Theory) ont permis de tester plus empiriquement la non conscience du raisonnement. Elles

vont la considérer comme cette aptitude cognitive qui conduit le processus de traitement de l’information lorsque simultanément l’attention est dirigée vers une autre tâche (Dijksterhuis et van Olden 2006 ; Waroquier et al. 2010). Pour créer cette période d’incubation inconsciente, Dijksterhuis (2004) incitait (pour les distraire) les sujets au cours d’expérience à effectuer une autre tâche qui exigeait des efforts cognitifs juste après leur avoir présenté un ensemble d’items sur la tâche principale. A la fin de la tâche distrayante, il était demandé aux sujets de résoudre immédiatement la tâche principale de l’expérience. Le principe étant que si cette tâche distrayante n’existait pas, les sujets auraient pu s’engager dans des analyses conscientes. Dijksterhuis (2004) constate alors des performances décisionnelles excellentes après cette période de distraction comparativement à des acteurs qui délibérément devaient cogiter sur la même tâche principale de l’expérience. Selon Waroquier et al. (2010), le bon jugement et apparemment le définitif, advient très rapidement dès le premier contact avec la tâche. Ils rejoignent donc la définition du jugement non-conscient que nous avons présentée au début de cette section et qui le décrit comme la connaissance immédiate qu’on a de quelque chose sans procéder à une logique de raisonnement conscient.

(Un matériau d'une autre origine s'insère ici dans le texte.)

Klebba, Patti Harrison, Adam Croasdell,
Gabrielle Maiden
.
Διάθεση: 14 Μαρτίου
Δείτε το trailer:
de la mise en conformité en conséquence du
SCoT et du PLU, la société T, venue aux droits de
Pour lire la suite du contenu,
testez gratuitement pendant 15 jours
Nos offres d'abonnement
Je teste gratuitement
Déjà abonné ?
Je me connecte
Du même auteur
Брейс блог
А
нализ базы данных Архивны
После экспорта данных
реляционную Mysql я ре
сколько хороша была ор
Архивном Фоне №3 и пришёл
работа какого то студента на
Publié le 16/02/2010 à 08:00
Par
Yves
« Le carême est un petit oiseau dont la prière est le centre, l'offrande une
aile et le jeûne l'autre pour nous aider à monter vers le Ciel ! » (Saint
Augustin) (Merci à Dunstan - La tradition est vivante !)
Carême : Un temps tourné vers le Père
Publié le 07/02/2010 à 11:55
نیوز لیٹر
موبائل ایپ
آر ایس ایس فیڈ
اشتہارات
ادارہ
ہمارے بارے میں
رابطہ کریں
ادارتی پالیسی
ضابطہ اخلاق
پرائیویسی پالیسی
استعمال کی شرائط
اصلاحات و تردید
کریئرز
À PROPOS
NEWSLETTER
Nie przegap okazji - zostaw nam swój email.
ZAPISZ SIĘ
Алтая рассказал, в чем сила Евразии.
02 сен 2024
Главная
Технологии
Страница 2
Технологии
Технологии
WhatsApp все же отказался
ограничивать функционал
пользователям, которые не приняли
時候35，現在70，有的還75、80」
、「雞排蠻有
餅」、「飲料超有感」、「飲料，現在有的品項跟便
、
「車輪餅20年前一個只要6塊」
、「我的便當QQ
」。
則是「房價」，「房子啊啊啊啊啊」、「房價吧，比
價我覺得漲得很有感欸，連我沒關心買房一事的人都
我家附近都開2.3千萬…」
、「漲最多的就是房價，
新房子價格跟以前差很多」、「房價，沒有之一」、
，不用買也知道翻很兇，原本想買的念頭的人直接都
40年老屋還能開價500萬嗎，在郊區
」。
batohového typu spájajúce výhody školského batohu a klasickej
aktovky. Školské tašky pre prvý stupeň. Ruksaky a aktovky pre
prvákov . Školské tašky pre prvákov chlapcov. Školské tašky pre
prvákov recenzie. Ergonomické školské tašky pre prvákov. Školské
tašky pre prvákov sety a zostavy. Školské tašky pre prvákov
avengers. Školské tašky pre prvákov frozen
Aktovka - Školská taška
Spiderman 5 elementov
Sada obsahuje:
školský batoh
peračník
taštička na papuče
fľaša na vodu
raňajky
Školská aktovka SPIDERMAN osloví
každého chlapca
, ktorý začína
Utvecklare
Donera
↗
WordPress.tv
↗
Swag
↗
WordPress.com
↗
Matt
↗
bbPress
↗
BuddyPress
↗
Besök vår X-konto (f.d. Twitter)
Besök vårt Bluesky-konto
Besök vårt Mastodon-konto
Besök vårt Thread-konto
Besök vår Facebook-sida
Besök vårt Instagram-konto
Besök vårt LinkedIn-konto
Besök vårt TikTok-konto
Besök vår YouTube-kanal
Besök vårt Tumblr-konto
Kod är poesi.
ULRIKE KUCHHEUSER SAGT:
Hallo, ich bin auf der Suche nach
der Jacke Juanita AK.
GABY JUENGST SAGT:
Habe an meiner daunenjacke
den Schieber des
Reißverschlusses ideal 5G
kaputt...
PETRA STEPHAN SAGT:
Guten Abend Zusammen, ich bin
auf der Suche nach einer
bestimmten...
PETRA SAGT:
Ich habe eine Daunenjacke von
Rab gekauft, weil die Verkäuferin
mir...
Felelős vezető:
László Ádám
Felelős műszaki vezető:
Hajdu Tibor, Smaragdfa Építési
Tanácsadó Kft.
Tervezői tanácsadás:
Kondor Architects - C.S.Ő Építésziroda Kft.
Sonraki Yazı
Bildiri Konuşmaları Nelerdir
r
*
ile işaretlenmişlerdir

L’impossible description du processus intuitif est aussi un effet du langage qui est une arme à double tranchant : elle facilite peut-être la description de certains actes, mais en empêche d’autres. La pensée consciente fausse la pondération des items dans un processus d’évaluation des différentes alternatives à une tâche et la verbalisation de la pensée accentue ce biais (Dijksterhuis 2004 ; Dijksterhuis et van Olden 2006). Les mots ne sont que des filtres pour exprimer nos ressentis qui existent eux-mêmes à un niveau d’abstraction plus élevé dans la cognition. L’utilisation des images ou métaphores en substitution aux termes précis est donc une alternative pour provoquer une décision intuitive humaine dans certains cas. Ferreira et al. (2006) ont procédé à une expérience pour vérifier le caractère conscient de la composante rationnelle et la non-conscience de l’intuition. La finalité de leur manipulation était qu’en fonction des buts assignés intentionnellement à la tâche, le processus rationnel va être de plus en plus stimulé alors que le processus intuitif va demeurer inchangé. Si on incite les acteurs à répondre de façon plus rationnelle avec des instructions dans ce sens, cela va impacter la composante rationnelle de la cognition tandis que l’incitation par des instructions intuitives ne va pas influencer la performance intuitive (puisqu’il ne le contrôle pas). Les résultats montrent réellement une invariance dans la qualité de la décision intuitive. Ce qui confirme son caractère non-conscient et non descriptible. Il est spontané et l’acteur ne peut agir sur son contenu. Le jugement rationnel est par contre apparu sensible aux incitations à utiliser ce mode cognitif. Plus on fournissait aux acteurs des instructions en ce sens plus ils raisonnaient rationnellement. On ne peut donc pas inciter un acteur à devenir intuitif. Ceci confirme la nature expérientielle de ce mode de raisonnement.